Mr. Pearson recommends for promotion a fighter pilot, Lt. Fred Binder, son of Chicago Daily News foreign editor Caroll Binder. Lt. Binder, while protecting a squadron of 60 Flying Fortresses, had been shot down over Berlin during his 26th mission.

He then remarks of the careless redecorating undertaken by the Army for General Eisenhower's headquarters, relocated to an old residence in a fashionable section near London. The owner returned agape to find that a tapestry wallpaper which had been on one of the walls had been covered with white paint to brighten the room. It had been there a mere 300 years, since the days of Oliver Cromwell.

Among his final collection of snippets, Mr. Pearson tells of an application for Office of Price Administration price regulation on a perfume styled, "Savage Love--distilled by cabalistic incantations at the quarter of the moon when the sap is running full."

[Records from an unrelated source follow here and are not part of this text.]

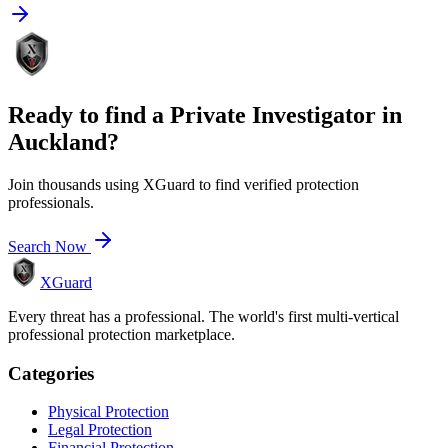
Ready to find a
Private Investigator
in
Auckland
?
Join thousands using XGuard to find verified protection
professionals.
Search Now
XGuard
Every threat has a professional. The world's first multi-vertical
professional protection marketplace.
Categories
Physical Protection
Legal Protection
Financial Protection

So we glean from the Merry-Go-Round.

Dorothy Thompson first discusses the notion of secret weapons, that they were typically developed on either side from standing principles of science, based entirely on necessity. Thus had come the B-29; thus had come the V-1.

Neither side had a monopoly on the ability to produce new weaponry; neither side had a monopoly on accessing the basic principles of physics.

She then turns to the issue of European unity after the war. Even the Nazis, for the previous year, had been inviting pan-European unity. But the United States, despite the President's recent statement indicating that smaller nations would have a voice at the peace table, had still not come forth with a policy advocating European unity. Without it, especially one led by France, there could be no stability in Europe after the war. Germany could not be admitted into any such union unless there were strong member nations already in place, led by France.

Senator Burton Wheeler, the staunch isolationist, ironically, had called for a European union. The Administration, despite the pleas of Europe to take up the call, had thus far remained mute.

Marquis Childs writes prophetically of the concept of mutually assured destruction in an atomic age being the principle by which world wars could be deterred. He makes allusion to Mark Twain's late expression of pessimism on humanity--examples of which may be found in "The Mysterious Stranger" or "What Is Man?"--as he tells of there being no secret that the German scientists were busy developing weapons powered by atomic energy. The "rocket-bomb" being launched against England, he asserts, that reminding of an H. G. Wells story come to life, was simply a toy, an experiment, ushering in more sophisticated weaponry, just as had the bombers of 1940 planted the seeds for the new B-29.

The expediency of war, as a coefficient of progress, had forced the stresses of invention to develop these new, evermore powerful and efficient destructive devices. He concludes that, while Woodrow Wilson had sought too much in the way of peace machinery at the end of World War I, President Roosevelt was not thus far seeking enough.

Ominously, he admonishes that the pilotless plane, however unguided it might be, wending willy-nilly its drunken way to the neighborhoods of Southern England, set into motion conditional imperatives which had to act as a reminder of what was at stake in the war, what was to come down the road should Germany not be thoroughly defeated.

Little did anyone reckon, however, at least daring not so to say in print, that the United States had quite a bit more secret weaponry of its own in development out in New Mexico and in labs throughout the country, a mere year and a month from initial detonation.

Clyde A. Farnsworth tells of a C-47 transport in China with the Fourteenth Air Force having been whirligigged by a thunderbolt and an updraft into becoming possibly the world's first recorded Vomit-Comet. But, harrowing though the adventure was, as meticulously described by the pilot, all, including the fourteen passengers, returned safely to the field, albeit with buckled wings and three holes in the ceiling of the plane where heads had bumped in the semi-weightlessness of free fall.